* GIVEN RECORDS:

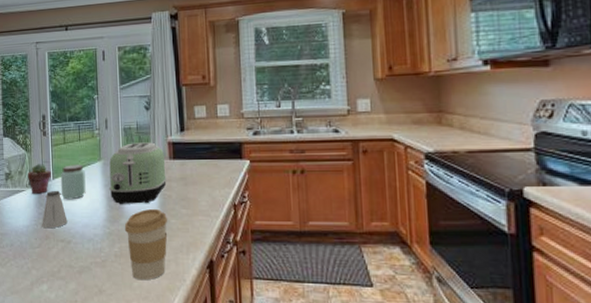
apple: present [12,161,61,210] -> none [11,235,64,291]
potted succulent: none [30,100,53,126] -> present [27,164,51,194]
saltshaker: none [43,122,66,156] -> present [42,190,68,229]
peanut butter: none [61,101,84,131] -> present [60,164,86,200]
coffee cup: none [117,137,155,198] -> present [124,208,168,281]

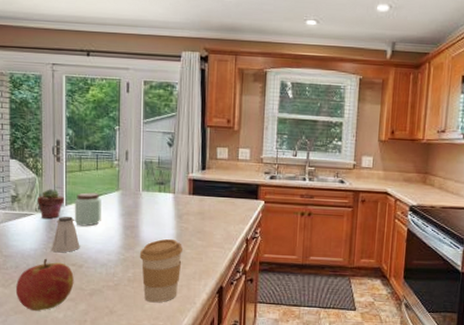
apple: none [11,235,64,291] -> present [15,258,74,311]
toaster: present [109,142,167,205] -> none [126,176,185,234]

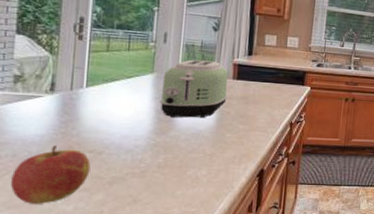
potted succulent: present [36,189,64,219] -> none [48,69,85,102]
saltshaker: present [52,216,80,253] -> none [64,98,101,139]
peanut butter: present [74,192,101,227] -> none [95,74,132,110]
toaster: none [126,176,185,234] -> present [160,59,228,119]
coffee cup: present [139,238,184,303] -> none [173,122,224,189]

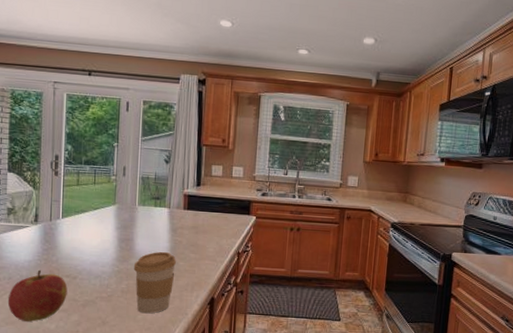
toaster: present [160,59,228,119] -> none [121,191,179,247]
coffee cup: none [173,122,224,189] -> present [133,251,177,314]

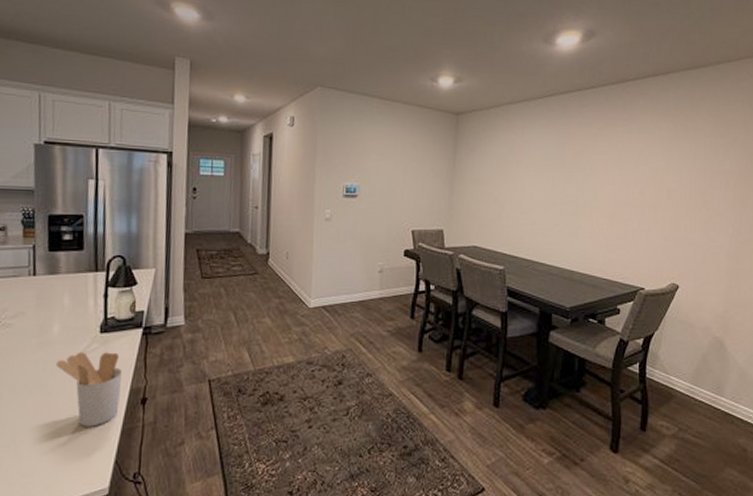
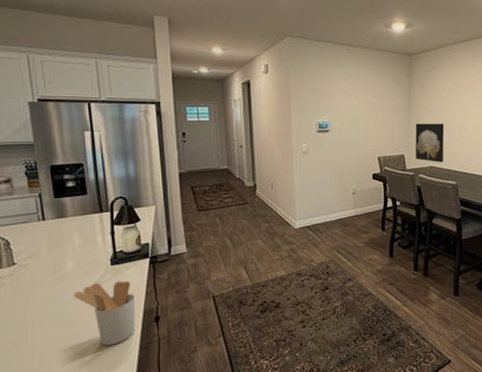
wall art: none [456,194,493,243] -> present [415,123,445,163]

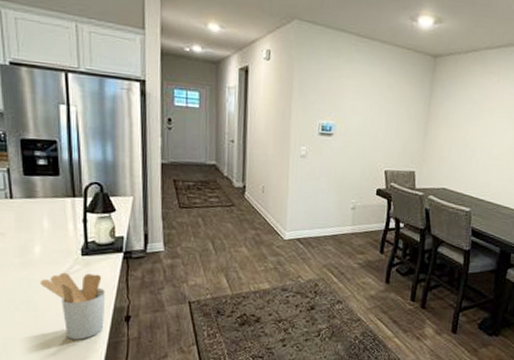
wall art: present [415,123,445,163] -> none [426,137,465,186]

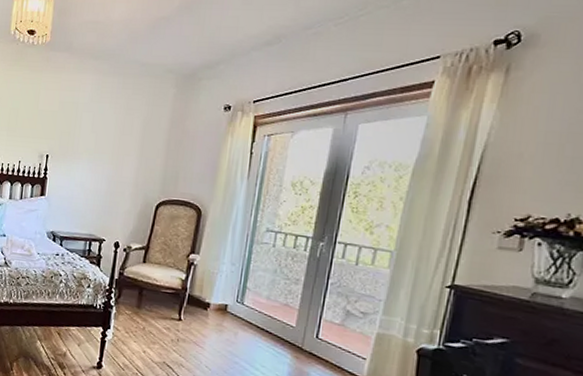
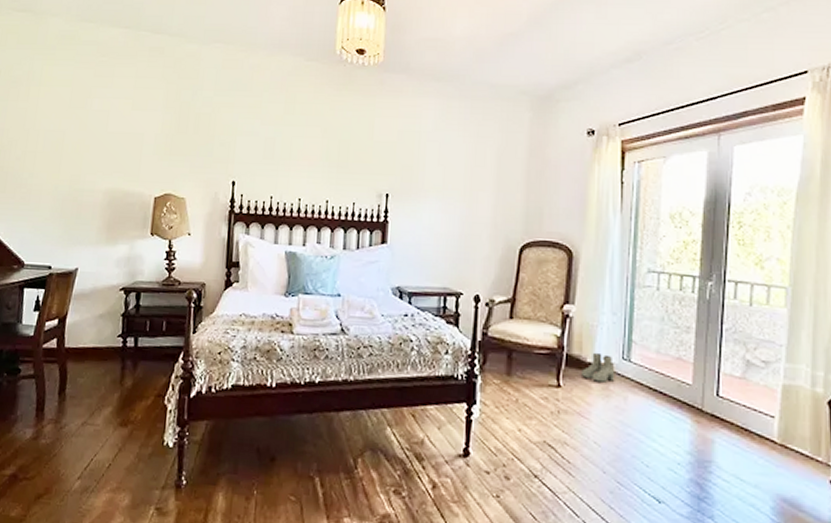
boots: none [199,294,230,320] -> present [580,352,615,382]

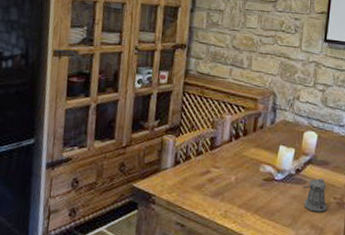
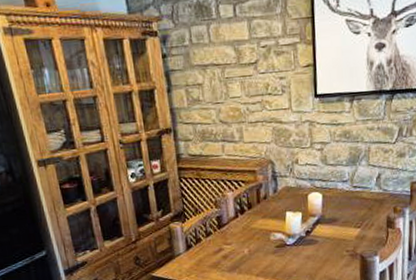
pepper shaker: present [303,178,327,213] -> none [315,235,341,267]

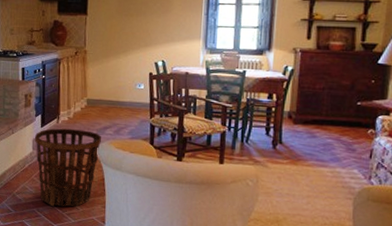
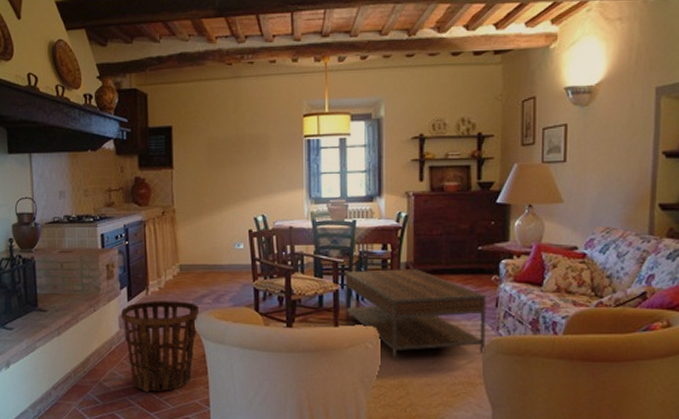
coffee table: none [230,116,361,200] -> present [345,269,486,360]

---

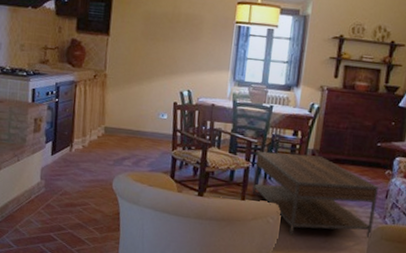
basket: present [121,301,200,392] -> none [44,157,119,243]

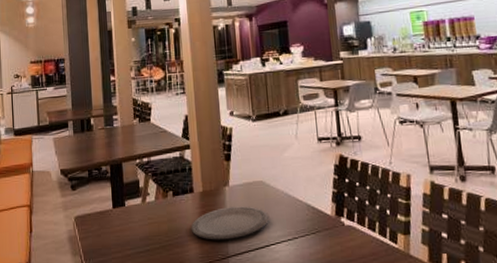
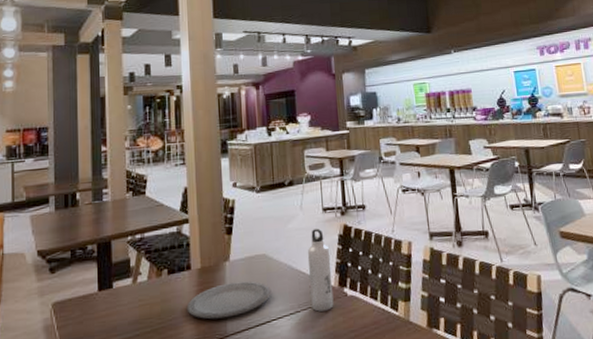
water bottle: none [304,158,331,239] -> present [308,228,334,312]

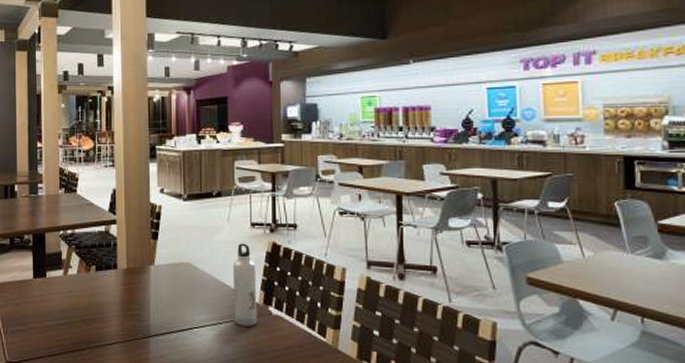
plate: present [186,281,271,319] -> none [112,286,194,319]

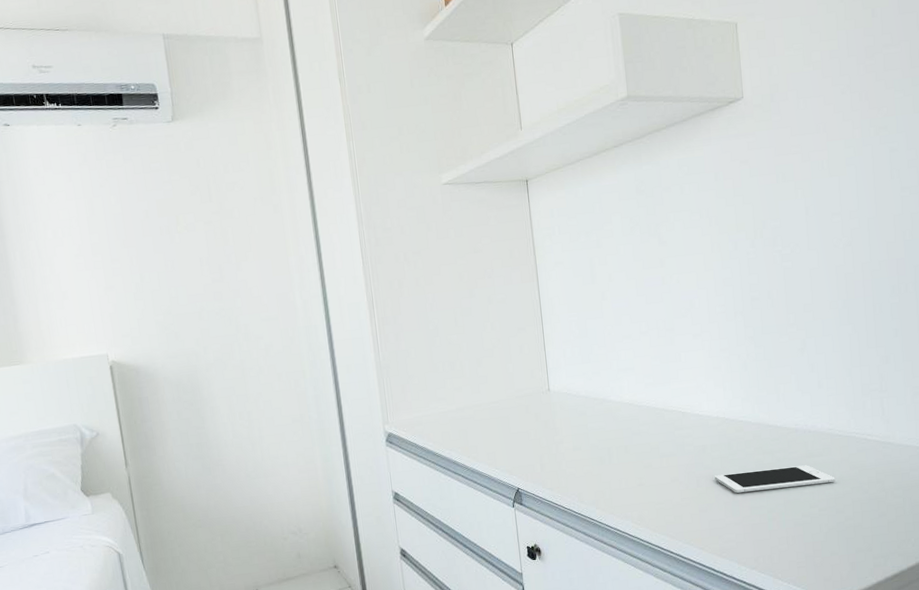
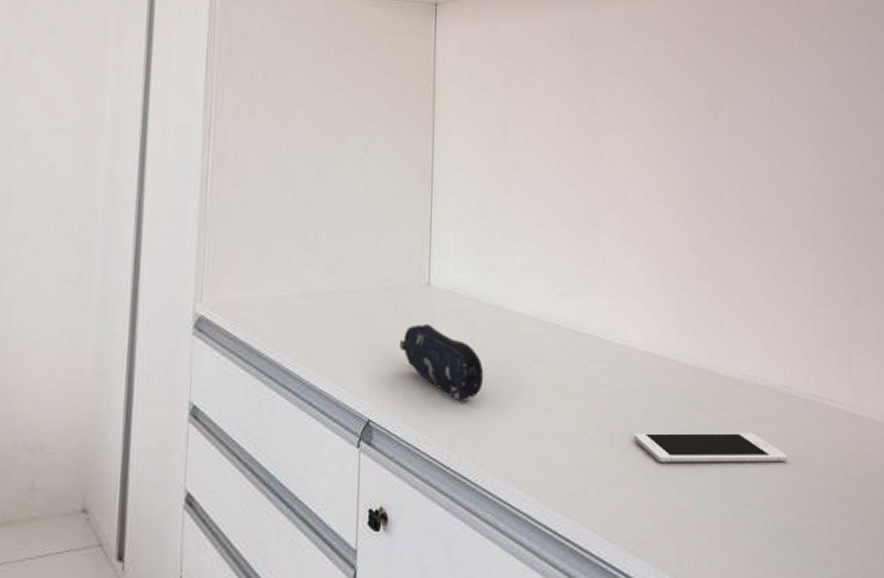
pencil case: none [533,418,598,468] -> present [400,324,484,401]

* TASK TO COMPLETE:
Return exactly the part of the listing above that opens with the line containing "plate: present [186,281,271,319]" and closes with the line containing "pencil case: none". Pictures stay out.

* SOLUTION FOR THIS TASK:
plate: present [186,281,271,319] -> none [112,286,194,319]

pencil case: none [533,418,598,468] -> present [400,324,484,401]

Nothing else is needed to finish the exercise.